TASK GOAL →
Once you find the line with "of benign adipose" in the data that follows, repeat it and every line after it exactly, through the line with "hepatocellular carcinoma was".
▼
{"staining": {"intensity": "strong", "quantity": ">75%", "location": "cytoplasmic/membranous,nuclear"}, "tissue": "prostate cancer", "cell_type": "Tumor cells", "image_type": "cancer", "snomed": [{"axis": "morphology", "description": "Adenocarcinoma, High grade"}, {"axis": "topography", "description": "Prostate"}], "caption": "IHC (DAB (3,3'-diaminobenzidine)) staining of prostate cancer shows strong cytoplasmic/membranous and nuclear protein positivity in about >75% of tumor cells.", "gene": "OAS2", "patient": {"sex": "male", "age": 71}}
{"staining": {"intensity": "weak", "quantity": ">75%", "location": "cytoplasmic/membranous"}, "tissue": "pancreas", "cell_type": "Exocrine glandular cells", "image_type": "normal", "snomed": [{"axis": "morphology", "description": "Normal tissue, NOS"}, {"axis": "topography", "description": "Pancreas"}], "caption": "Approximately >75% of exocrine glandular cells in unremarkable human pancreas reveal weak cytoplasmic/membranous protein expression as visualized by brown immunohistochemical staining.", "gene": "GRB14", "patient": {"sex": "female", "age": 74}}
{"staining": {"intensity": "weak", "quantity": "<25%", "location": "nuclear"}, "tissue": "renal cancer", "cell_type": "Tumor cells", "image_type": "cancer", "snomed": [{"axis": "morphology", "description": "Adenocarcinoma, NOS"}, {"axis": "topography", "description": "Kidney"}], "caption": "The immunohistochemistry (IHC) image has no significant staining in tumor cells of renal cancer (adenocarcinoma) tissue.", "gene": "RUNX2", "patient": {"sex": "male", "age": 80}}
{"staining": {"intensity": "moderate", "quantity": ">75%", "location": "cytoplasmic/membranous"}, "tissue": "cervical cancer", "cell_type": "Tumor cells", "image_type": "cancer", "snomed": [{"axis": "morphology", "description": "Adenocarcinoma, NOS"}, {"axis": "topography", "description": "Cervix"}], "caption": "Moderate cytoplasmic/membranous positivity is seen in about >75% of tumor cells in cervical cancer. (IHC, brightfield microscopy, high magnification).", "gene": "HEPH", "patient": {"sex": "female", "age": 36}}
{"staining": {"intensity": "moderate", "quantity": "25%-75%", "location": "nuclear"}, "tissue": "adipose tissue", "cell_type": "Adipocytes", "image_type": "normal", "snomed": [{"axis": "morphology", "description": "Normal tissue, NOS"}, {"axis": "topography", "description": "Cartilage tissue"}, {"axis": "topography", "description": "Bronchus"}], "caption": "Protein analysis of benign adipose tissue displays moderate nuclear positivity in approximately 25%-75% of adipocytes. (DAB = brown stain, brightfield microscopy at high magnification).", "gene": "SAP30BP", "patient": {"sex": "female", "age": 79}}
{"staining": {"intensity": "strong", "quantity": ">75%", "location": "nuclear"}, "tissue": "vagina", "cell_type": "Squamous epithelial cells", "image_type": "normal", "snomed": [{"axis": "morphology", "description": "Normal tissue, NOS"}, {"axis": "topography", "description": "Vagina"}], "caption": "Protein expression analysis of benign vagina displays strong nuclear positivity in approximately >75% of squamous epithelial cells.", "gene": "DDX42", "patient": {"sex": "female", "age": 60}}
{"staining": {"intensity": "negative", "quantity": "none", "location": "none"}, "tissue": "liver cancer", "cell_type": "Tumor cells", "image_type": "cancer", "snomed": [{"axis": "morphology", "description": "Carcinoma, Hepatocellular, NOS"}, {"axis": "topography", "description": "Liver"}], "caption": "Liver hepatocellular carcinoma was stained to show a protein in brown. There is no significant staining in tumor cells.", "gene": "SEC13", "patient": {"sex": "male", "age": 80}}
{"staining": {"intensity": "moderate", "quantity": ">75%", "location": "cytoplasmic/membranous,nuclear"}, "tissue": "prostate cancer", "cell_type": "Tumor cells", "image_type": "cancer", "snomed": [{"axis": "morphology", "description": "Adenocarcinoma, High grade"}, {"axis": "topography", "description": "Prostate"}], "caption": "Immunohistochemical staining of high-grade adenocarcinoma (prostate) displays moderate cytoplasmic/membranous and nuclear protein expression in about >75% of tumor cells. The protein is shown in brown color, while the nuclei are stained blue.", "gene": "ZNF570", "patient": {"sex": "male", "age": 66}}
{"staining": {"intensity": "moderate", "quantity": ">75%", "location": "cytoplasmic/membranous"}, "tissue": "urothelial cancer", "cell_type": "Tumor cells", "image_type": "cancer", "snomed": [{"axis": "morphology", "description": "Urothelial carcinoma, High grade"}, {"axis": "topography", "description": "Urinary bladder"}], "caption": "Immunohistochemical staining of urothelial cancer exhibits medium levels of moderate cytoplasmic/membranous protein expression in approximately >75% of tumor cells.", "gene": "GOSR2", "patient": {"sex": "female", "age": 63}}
▲
RESPONSE TO THIS EXERCISE →
{"staining": {"intensity": "moderate", "quantity": "25%-75%", "location": "nuclear"}, "tissue": "adipose tissue", "cell_type": "Adipocytes", "image_type": "normal", "snomed": [{"axis": "morphology", "description": "Normal tissue, NOS"}, {"axis": "topography", "description": "Cartilage tissue"}, {"axis": "topography", "description": "Bronchus"}], "caption": "Protein analysis of benign adipose tissue displays moderate nuclear positivity in approximately 25%-75% of adipocytes. (DAB = brown stain, brightfield microscopy at high magnification).", "gene": "SAP30BP", "patient": {"sex": "female", "age": 79}}
{"staining": {"intensity": "strong", "quantity": ">75%", "location": "nuclear"}, "tissue": "vagina", "cell_type": "Squamous epithelial cells", "image_type": "normal", "snomed": [{"axis": "morphology", "description": "Normal tissue, NOS"}, {"axis": "topography", "description": "Vagina"}], "caption": "Protein expression analysis of benign vagina displays strong nuclear positivity in approximately >75% of squamous epithelial cells.", "gene": "DDX42", "patient": {"sex": "female", "age": 60}}
{"staining": {"intensity": "negative", "quantity": "none", "location": "none"}, "tissue": "liver cancer", "cell_type": "Tumor cells", "image_type": "cancer", "snomed": [{"axis": "morphology", "description": "Carcinoma, Hepatocellular, NOS"}, {"axis": "topography", "description": "Liver"}], "caption": "Liver hepatocellular carcinoma was stained to show a protein in brown. There is no significant staining in tumor cells.", "gene": "SEC13", "patient": {"sex": "male", "age": 80}}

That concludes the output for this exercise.